I’ve recently had the privilege of speaking on a few panels on the topic of finding meaningful work. Our audiences were current college students, and I think events such as these really give undergraduates a good feel for the many different, and undoubtably circuitous paths you can take after graduation. I’ve yet to be on a panel where a participant said that her life ended up exactly as she planned when she was twenty-two. Nearly everyone reports a wide range of experiences – and jobs – on the way to finding work they feel passionate about.
For most, life after college is a journey without a clear cut road map, no matter how hard you may try to plot one out. This is why I get a little concerned when people in their thirties and forties tell college students that their top priority is to figure out who they are and what they love to do.

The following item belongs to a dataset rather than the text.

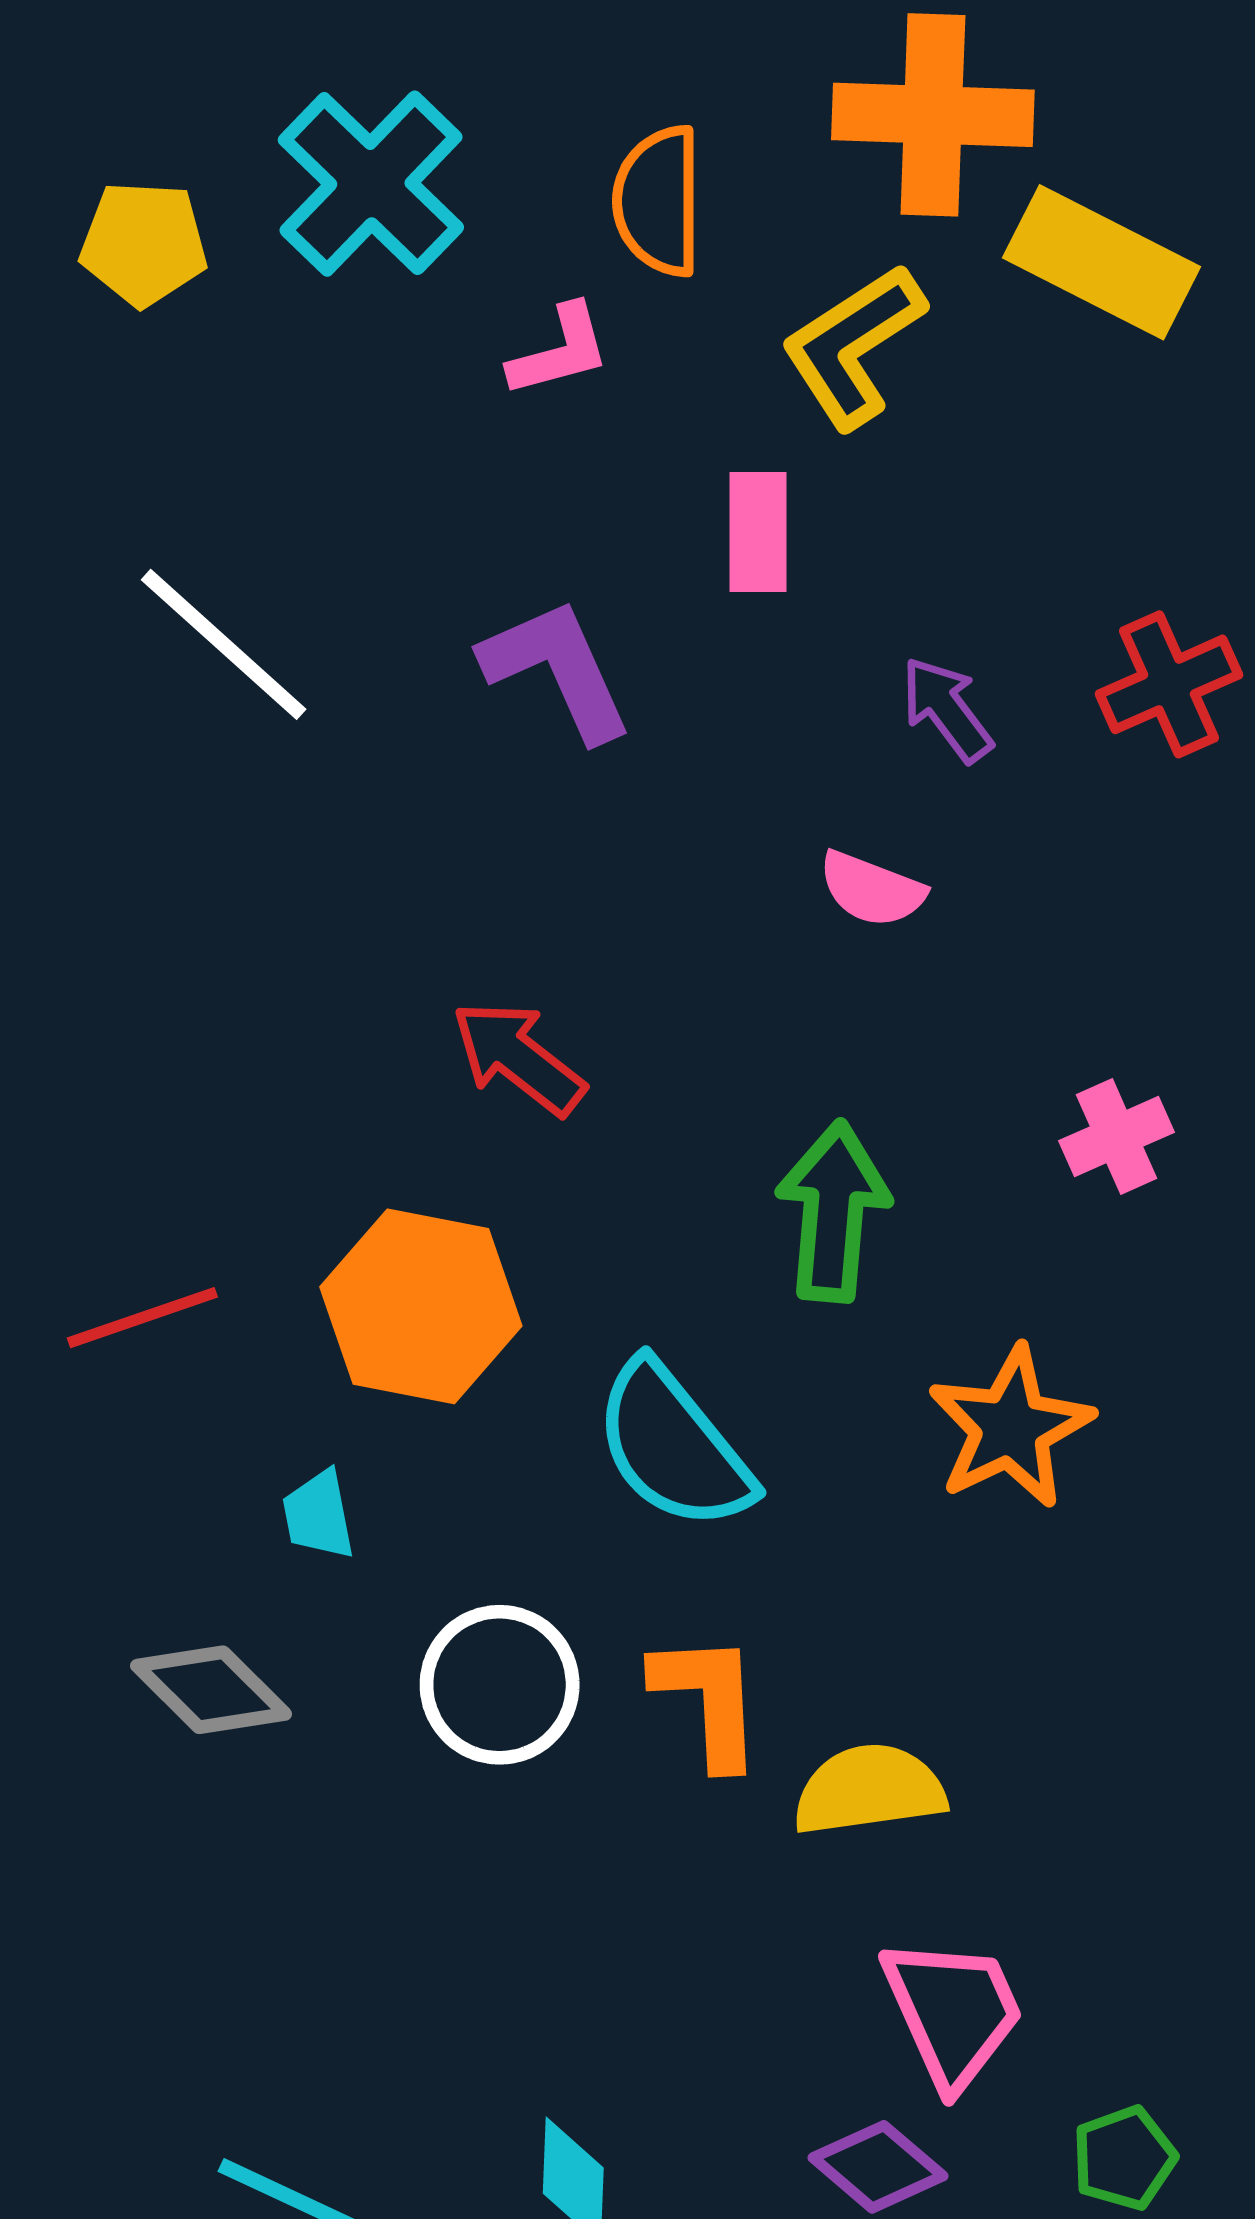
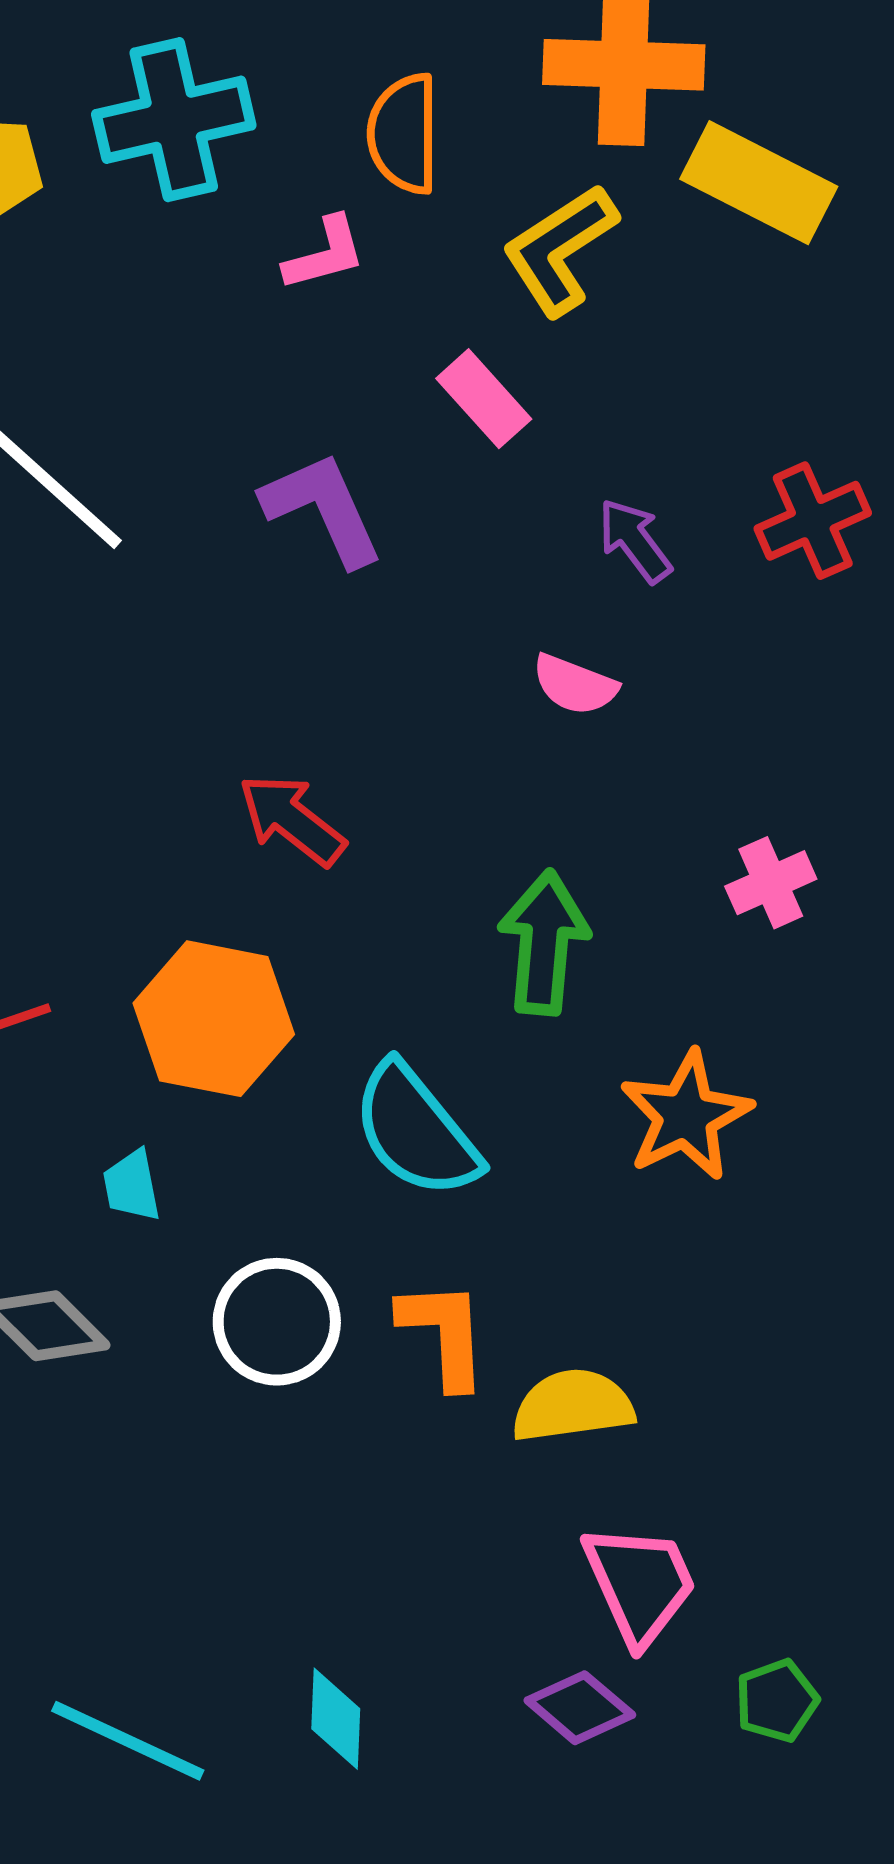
cyan cross: (371, 184) -> (174, 120), turned 33
pink rectangle: (758, 532) -> (484, 399), turned -42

When undergraduates hear statements like this, they feel pressured to figure everything out right away, when the truth is that it’s impossible. All of the thoughtful self-assessments and career aptitude and personality tests in the world won’t give current students a crystal ball. At twenty or twenty-one, there’s just no way to know for sure what you’ll be happy doing for the rest of your life.
I tell undergraduates that the best thing they can do for themselves when preparing to enter the real world is to make an intelligent first step. After considering the type of work they enjoy doing now, the environment they feel most effective in now, and what they’ve learned in school, they should select a job that will teach them some of the general skills (interpersonal communication, writing, project management, etc.) that they’ll need to be do well on any path they decide to pursue in the future.
The first job is usually not the be all end all of career satisfaction. You need to work for a few years, grow into your adult self, maybe even get a few gray hairs, to determine what that is for you. None of my fellow panelists walked out of the graduation ceremony with a rock solid sense of who they were and what they wanted out of life. Neither will you, but you will eventually be just as successful, if you are willing to take things one step at a time.